LORI TIPTON: I think she was talking about the ethics complaints. There have been, I think, 15 different ethics complaints over the past nine months, and it's been all sorts of things, from her holding a fish in a photograph to her wearing a specific jacket at a snow machine competition.
And, of course, none of those proved to be worthy of an ethics violation, but she said that it's really just taking up a lot of taxpayers' dollars. And her staff is spending more time battling those than working on progressing the state, and so she said it's just time to stop that.
JUDY WOODRUFF: Very quickly, what sort of reaction are you picking up from ordinary Alaskans?
LORI TIPTON: I think Alaskans are just ready to see what is next, you know, what is next for the governor, what is next for our state. There was a lot of opposition this past session down in Juneau between Governor Sarah Palin and a lot of the lawmakers. So I think it will be interesting to see how this next session goes.
JUDY WOODRUFF: Lori Tipton with KTUU in Anchorage, thank you very much.
To Pakistan now, where officials reported U.S. drone aircraft attacked Taliban targets, killing 17 people. The missiles hit a training facility and communications center run by the leader of the Pakistani Taliban in South Waziristan, near the Afghan border.
The strikes came as Janet Napolitano, the U.S. secretary of homeland security, visited Pakistan. She met with the country's president and prime minister in Islamabad.
Iran turned up the pressure today on two employees of the British embassy in Tehran, both native Iranians. They're accused of fomenting violent protests after the disputed presidential election. We have a report narrated by Jonathan Rugman of Independent Television News.
JONATHAN RUGMAN: It's Friday prayers and, amid chants of "Death to America," a senior cleric close to Iran's supreme leader is apparently playing to the crowd. Ayatollah Jannati accuses Britain of fomenting revolution, and he warns that British embassy employees will now be put on trial.
AYATOLLAH AHMAD JANNATI, Guardian Council of Iran (through translator): Some people were arrested. Well, inevitably, they will be put on trial. They have made confessions, too. Do you expect that by staging a street riot after the election that the government would be toppled and a government chosen by you would take over? Your idiocy and stupidity is really limitless.
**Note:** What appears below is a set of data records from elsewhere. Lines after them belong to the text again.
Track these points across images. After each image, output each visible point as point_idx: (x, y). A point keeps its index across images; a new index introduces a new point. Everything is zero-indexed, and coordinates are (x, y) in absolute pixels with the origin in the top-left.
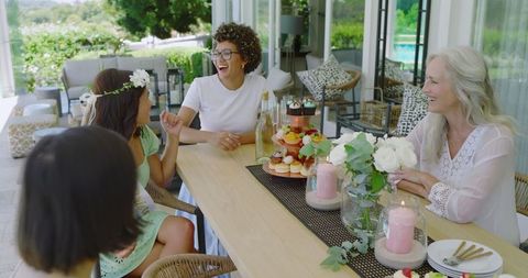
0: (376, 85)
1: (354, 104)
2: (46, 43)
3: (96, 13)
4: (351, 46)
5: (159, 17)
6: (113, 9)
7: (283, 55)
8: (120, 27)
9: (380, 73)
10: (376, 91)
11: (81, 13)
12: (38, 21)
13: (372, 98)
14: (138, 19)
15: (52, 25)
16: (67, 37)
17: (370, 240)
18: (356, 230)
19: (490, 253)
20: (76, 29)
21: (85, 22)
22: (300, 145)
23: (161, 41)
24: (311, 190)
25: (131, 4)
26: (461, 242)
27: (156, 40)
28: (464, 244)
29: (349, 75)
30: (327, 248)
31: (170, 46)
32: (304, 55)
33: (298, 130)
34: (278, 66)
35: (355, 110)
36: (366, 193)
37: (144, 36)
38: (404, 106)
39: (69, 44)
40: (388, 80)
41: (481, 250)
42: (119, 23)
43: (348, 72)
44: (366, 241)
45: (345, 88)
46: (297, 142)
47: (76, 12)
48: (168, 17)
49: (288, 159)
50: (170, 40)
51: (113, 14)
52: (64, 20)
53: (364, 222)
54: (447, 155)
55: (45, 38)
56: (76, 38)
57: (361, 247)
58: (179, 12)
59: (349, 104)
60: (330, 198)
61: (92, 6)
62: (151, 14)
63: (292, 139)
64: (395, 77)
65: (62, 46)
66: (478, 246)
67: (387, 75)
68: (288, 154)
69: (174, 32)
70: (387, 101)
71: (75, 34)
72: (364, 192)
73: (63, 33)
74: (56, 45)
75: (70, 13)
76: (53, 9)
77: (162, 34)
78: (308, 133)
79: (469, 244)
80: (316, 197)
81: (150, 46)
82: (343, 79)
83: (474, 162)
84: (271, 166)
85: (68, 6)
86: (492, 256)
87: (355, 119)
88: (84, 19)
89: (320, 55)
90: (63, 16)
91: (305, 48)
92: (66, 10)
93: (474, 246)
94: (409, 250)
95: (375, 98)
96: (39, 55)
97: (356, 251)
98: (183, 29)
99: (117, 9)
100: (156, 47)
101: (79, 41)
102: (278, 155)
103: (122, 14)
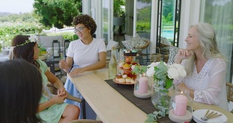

JONATHAN RUGMAN: While the protests which began last month have largely died away, Iran's war of words against Britain has intensified, and two British embassy staff are now caught up in Iran's official narrative, that Britain is responsible for the past few weeks of internal unrest.
Back on Sunday, E.U. foreign ministers threatened a collective response and today saw the first signs of action. Iranian ambassadors were called into foreign ministries in protest, and an official complaint could be delivered to Tehran tomorrow.
France's president said today he offered his British friends "total solidarity," and it's understood that all E.U. ambassadors could leave Tehran in protest if the British embassy staff are not released by the end of next week.
JUDY WOODRUFF: And in Iraq, Vice President Biden's visit to Baghdad was protested by hundreds of supporters of Muqtada al-Sadr, a radical Shiite cleric. They yelled anti-U.S. slogans and burned American flags.
Inside the secured Green Zone, Mr. Biden met with Iraqi Prime Minister al-Maliki. He said the U.S. is ready to help Iraqis work out their political differences.
Back in the U.S., tough economic times slowed travel ahead of the Fourth of July holiday. President Obama stayed close to home, traveling to the presidential retreat at Camp David, Maryland. He was joined by family and friends.
One of the holiday's main highlights will be in New York, where the observation deck in the Statue of Liberty's crown is reopening to visitors. It was closed after the 9/11 attacks.